What is Union Pruning?
There are opportunities to significantly improve the performance of unions by implementing union pruning. There are three approaches to implementing pruning rules in unions. Two of these approaches are based on column values and one is based on column names. We will first cover union pruning using values.
For each data source in a union node, you can define an additional column and fill it with a constant value to explicitly tag the meaning of the data source. For example, you could assign the constant valueplan to the data source that represents plan data and assign the constant value actual to the data source that represents actual data. If a query filter - where clause - does not match the constant value for a specific source of a union, then the source is ignored. This is called explicit pruning. Explicit pruning helps performance by avoiding access to data sources that are not needed by the query.
In the example in the figure, Union Pruning, the union node has a new column defined in the union node. To assign the constant value, we use the Manage Mapping pane and enter a constant value for the new column per data source. In our case, the new column is named temperature. In our case, either the value old or new is assigned. This is a simple way to prune data sources in unions where the rules are simple and rarely change. Although a union node usually has just one constant column, you can create and map multiple constant columns and use AND/OR filter conditions in your query. However, a key point is that if you do not explicitly refer to the constant column in the sending query, then the data source is always included in the union and is not pruned.
Explicit pruning is a very simple and direct way to implement union pruning but it requires maintenance of the constant value in each calculation view union node. Maintaining pruning rules inside each calculation views could result in high maintenance.
Implicit pruning is implemented by defining one or more pruning rules in a dedicated table called the Pruning Configuration Table. The pruning configuration table sits outside the calculation view and allows you to describe in greater detail the rules that determine when each source of a union is valid.

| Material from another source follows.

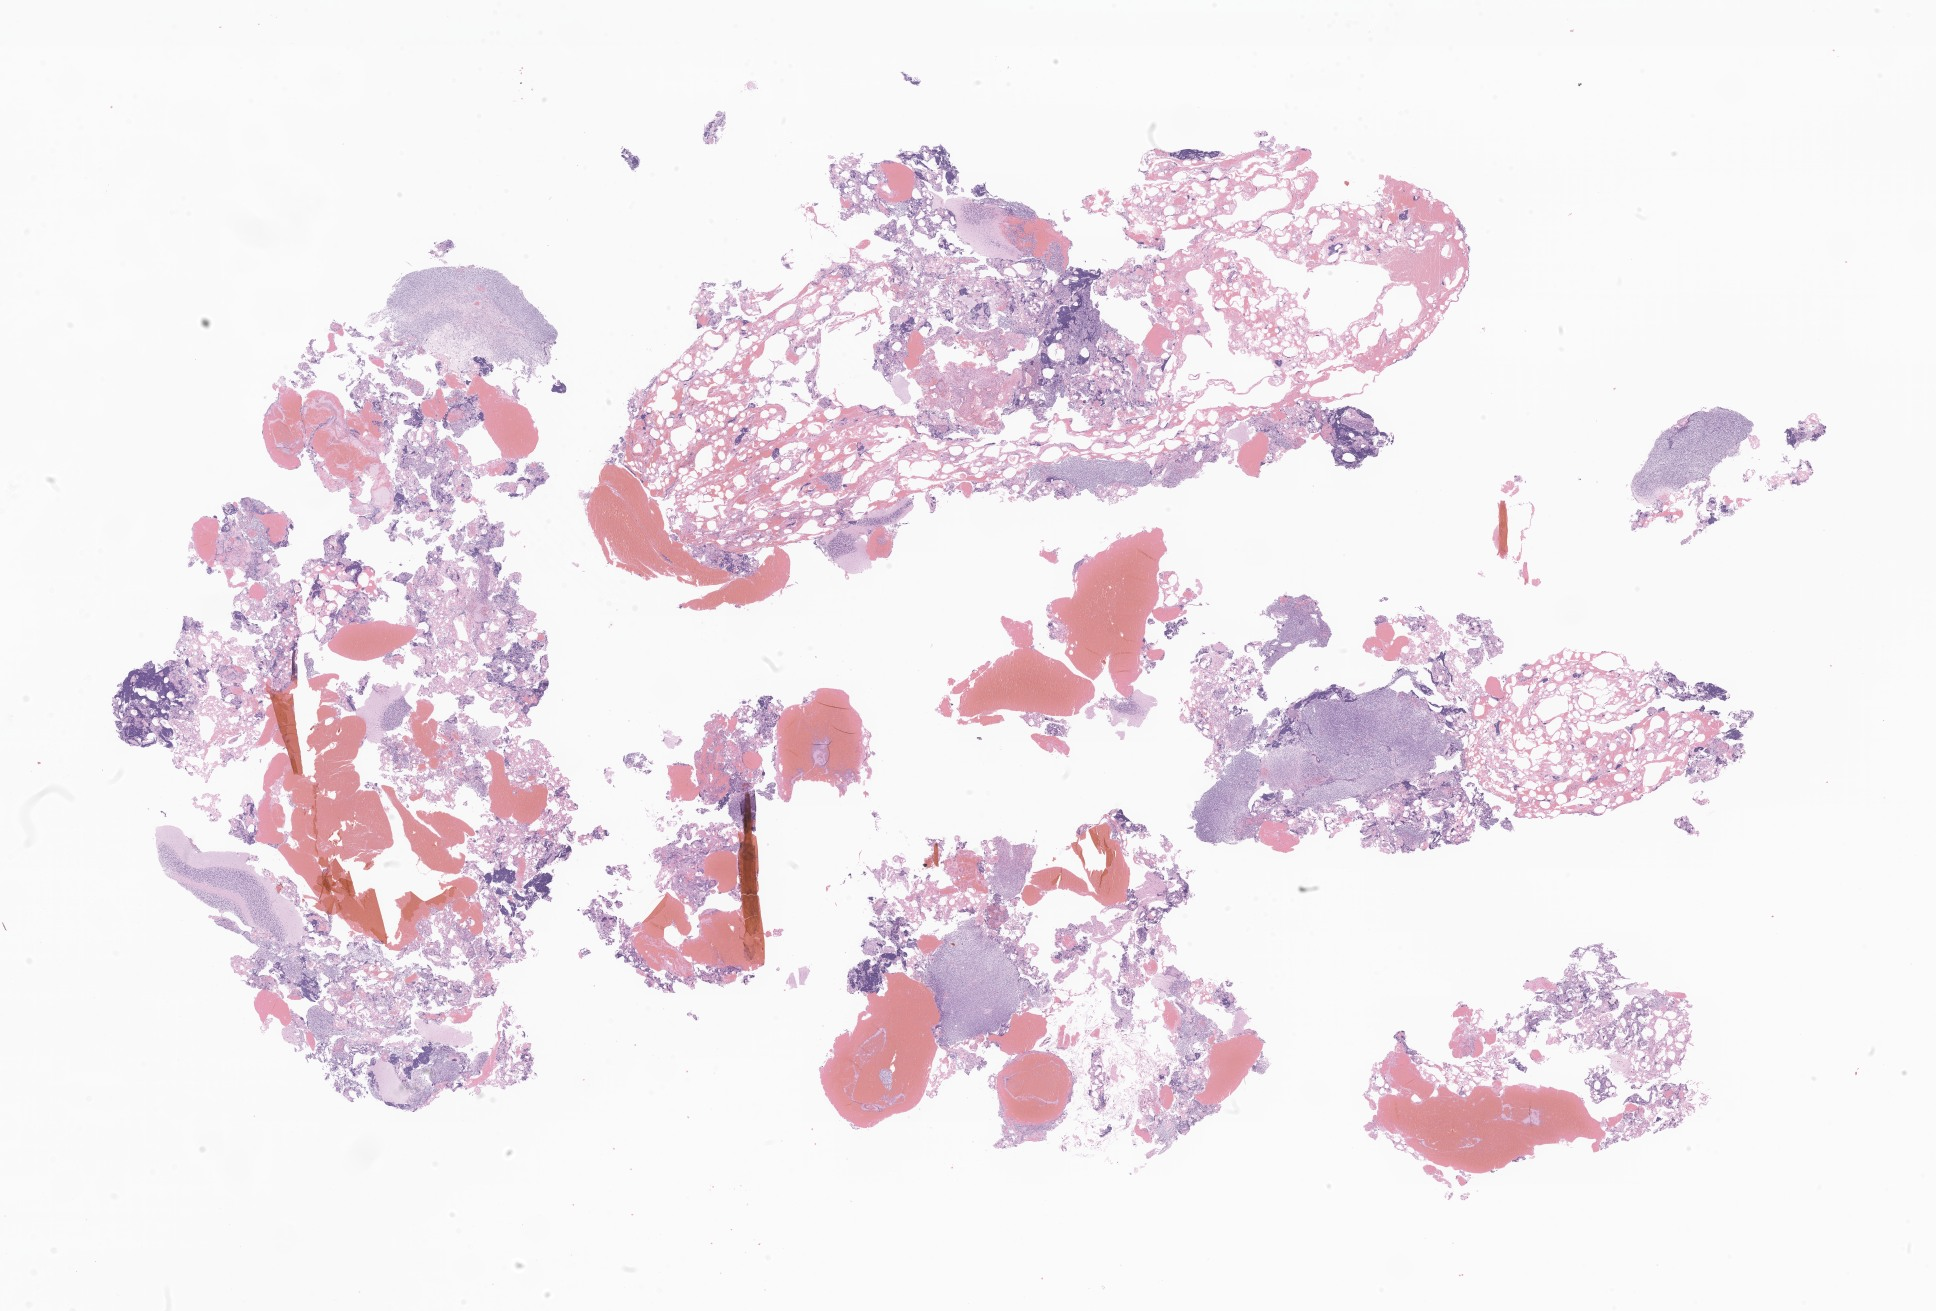
Hematoxylin and eosin (H&E) whole-slide image of tumor tissue from the brain — whole scanned area (about 32.6 x 22.1 mm) shown as a low-resolution overview; formalin-fixed paraffin-embedded section. Male patient, age 184 months (15 years 4 months).
• diagnosis: Medulloblastoma, NOS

This implicit pruning approach does not need to provide constant values in the union node for each data source inside the calculation view. With a union pruning configuration table, you can define multiple single values per column that are treated with ‘OR’ logic. You can also use the greater than and less than operators. You can as well define values across different columns in a rule. Values across columns are treated with ‘AND’ logic.
This gives much more flexibility over explicit pruning where you can only enter a single value per data source. It also means that you can easily update the pruning rules as these are simply records in a table that is shared by all calculation views.
The first time you create a pruning configuration table, you will need to provide a table name. You then provide the pruning rules using various operators:
The possible operators are =, <, >, <=, >= and BETWEEN.
The BETWEEN operator refers to a closed interval (including the LOW and HIGH values).
If several pruning conditions exist for the same column of a view, they are combined with OR.
On different columns, the resulting conditions are combined with AND.
The conditions in a Pruning Configuration Table can be defined on columns of the following data types:
For example, you could define that a source to a union should only be accessed if the query is requesting the column YEAR = 2008 OR YEAR = 2010 OR YEAR between 2012 – 2014 AND column STATUS = ‘A’ OR STATUS = ‘X’.
This means that if the requested data is 2008 and status ‘C’, then the source is ignored. If the request is for 2013 and status ‘A’, then the source is valid.
We can use input parameters to direct the query to use only the union sources that contain the data required.
Whichever technique you choose, you are providing the optimizer with important information that it uses when making runtime decisions regarding the union sources. This ensures the best possible performance by avoiding processing sources that are not needed.